School of Engineering
Undergraduate Level 4
Module leader
Derek Chetwynd
Credit value
Module duration
10 weeks
70% coursework, 30% exam
Study location
University of Warwick main campus, Coventry
Introductory description

ES442-15 - Precision Engineering and Microsystems

Module web page

Module aims

To provide a rigorous understanding of first-principles mechanical design applied at the limits of practical performance. To introduce ideas and methodologies suited to precise dimensional and positional control and to miniaturization that are essential to modern technology, e.g. in the large UK instrumentation sector, as sub-systems for use in aerospace, automotive, etc. Additionally, to provide insights into the science and practice of metrology.

Outline syllabus

This is an indicative module outline only to give an indication of the sort of topics that may be covered. Actual sessions held may differ.

  1. Introduction: the need for miniaturization; scaling effects; the interactions of precision engineering, micro-mechanics and nanotechnology.
  2. Uncertainty, tolerance and the influence of surface topography.
  3. Principles of precision mechanism design: loop analysis, alignment principles, kinematics of constraint, mechanism mobility, semi-kinematic design, symmetry, nulling and compensation strategies.
  4. Design of sub-systems for precision instruments and machine tools: semi-kinematic slideways and bearings, flexure mechanisms, sensors, actuators and drives, generalized levers, materials selection, vibration isolation.
  5. Sub-micrometre metrology, drawing examples from, e.g., optical interferometry, grating technologies, surface metrology instruments, length comparators and their sensors, scanning probe microscopes.

★ ★ ★

Prompt 1:
From the listing, copy word for word the lines from the one containing "scientific name: Opuntia engelmannii" through the one containing "family: Salicaceae".

Given records:
★ ★ ★

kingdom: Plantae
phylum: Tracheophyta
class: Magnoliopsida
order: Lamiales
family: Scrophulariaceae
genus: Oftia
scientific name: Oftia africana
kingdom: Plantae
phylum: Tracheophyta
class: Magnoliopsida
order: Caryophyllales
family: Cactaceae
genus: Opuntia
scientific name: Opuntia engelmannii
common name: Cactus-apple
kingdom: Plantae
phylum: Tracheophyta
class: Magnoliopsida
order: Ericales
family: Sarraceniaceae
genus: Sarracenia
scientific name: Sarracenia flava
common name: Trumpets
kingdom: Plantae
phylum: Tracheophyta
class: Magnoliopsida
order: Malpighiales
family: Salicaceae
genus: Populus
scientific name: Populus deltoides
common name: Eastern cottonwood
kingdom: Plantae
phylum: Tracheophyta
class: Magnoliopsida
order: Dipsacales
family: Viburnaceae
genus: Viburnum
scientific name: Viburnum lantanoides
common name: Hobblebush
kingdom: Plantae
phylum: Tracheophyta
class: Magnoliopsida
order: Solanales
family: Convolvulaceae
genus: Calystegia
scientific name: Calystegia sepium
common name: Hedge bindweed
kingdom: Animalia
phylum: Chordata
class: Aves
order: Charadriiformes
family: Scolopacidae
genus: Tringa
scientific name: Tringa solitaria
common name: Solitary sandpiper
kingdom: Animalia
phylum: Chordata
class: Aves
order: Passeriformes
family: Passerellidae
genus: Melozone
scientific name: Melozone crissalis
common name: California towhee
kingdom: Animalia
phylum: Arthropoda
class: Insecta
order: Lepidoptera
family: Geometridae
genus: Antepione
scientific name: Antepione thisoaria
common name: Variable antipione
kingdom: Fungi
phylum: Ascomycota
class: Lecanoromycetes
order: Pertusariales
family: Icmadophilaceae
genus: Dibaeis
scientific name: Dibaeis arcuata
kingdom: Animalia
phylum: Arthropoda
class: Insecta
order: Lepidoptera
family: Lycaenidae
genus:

★ ★ ★

Prompt 2:
Continue the Precision Engineering and Microsystems module description from its last line.

Exercise answer 1:
scientific name: Opuntia engelmannii
common name: Cactus-apple
kingdom: Plantae
phylum: Tracheophyta
class: Magnoliopsida
order: Ericales
family: Sarraceniaceae
genus: Sarracenia
scientific name: Sarracenia flava
common name: Trumpets
kingdom: Plantae
phylum: Tracheophyta
class: Magnoliopsida
order: Malpighiales
family: Salicaceae

Exercise answer 2:
  6. Micromechanical manufacture: limits of capability of conventional mechanical manufacturing; concepts and general performance of non-conventional methods such as diamond turning, ductile mode grinding, photo-lithography, LIGA, ion-beam processes, laser ablation.
  7. Micro-Systems Technology: examples of design and fabrication approaches for micro-mechatronic systems (or MEMS).
Learning outcomes

By the end of the module, students should be able to:

  • Produce and defend conceptual design solutions for applications that make unusually high demands for mechanical stability, precise motion control, etc. or that benefit from high degrees of miniaturization.
  • Evaluate the physical limits on achievable precision in advanced mechanical systems, the nature of uncertainties, etc., and thereby assess satisfactorily the plausibility of proposed machine specifications.
  • Interpret the guidelines for good practice in precision metrology in order to select sound principles for the operation of high-precision mechanical systems.
  • Evaluate and criticize constructively designs for (electro-) mechanical systems, interpreting their effectiveness.
  • Critique the typical constraints imposed on designs by manufacturing capabilities and make sound judgments on designs that minimize their effect.
  • Appreciate the range and principles of special manufacturing methods needed for high-precision systems and micro-devices and make informed choices of candidate processes for specific tasks.
Indicative reading list
  1. Set Book: ST Smith, S.T., Chetwynd, D.G.,1994, Foundations of Ultraprecision Mechanism Design, Taylor Francis (ISBN 2-88449-001-9)
  2. Alternative Set Book: Leach, R.K., Smith, S.T., 2018 Basics of Precision Engineering, Taylor Francis (ISBN 978-1-4987-6085-0)
  3. Nakazawa, H., 1994, Principles of Precision Engineering, OUP
  4. Norton, R.L., 2012, Design of Machinery: an Introduction to the Synthesis and Analysis of Mechanisms and Machines, McGraw Hill
  5. Gardner, J.W. et al., 2001, Microsensors, MEMS and Smart Devices, Wiley
  6. Beckwith, T.G., Marangon, R.D., Lienhard, J.H., 2009, Mechanical Measurement (6th Ed.), Addison Wesley
Subject specific skills

Ability to conceive and realise a component, product, system or process that operates close to the limits of current technical capabilities.
Ability to be pragmatic, taking a systematic approach to the logical and practical steps necessary for, often complex, concepts to become reality.
Ability to assess risk, cost and values in potential design solutions integrating sub-systems, codes of practice, International Standards and wider professional engineering issues.

Transferable skills

Apply design and other problem solving skills, when confronted with incomplete specifications; including information retrieval and the effective use or rejection of 'standardised' solutions.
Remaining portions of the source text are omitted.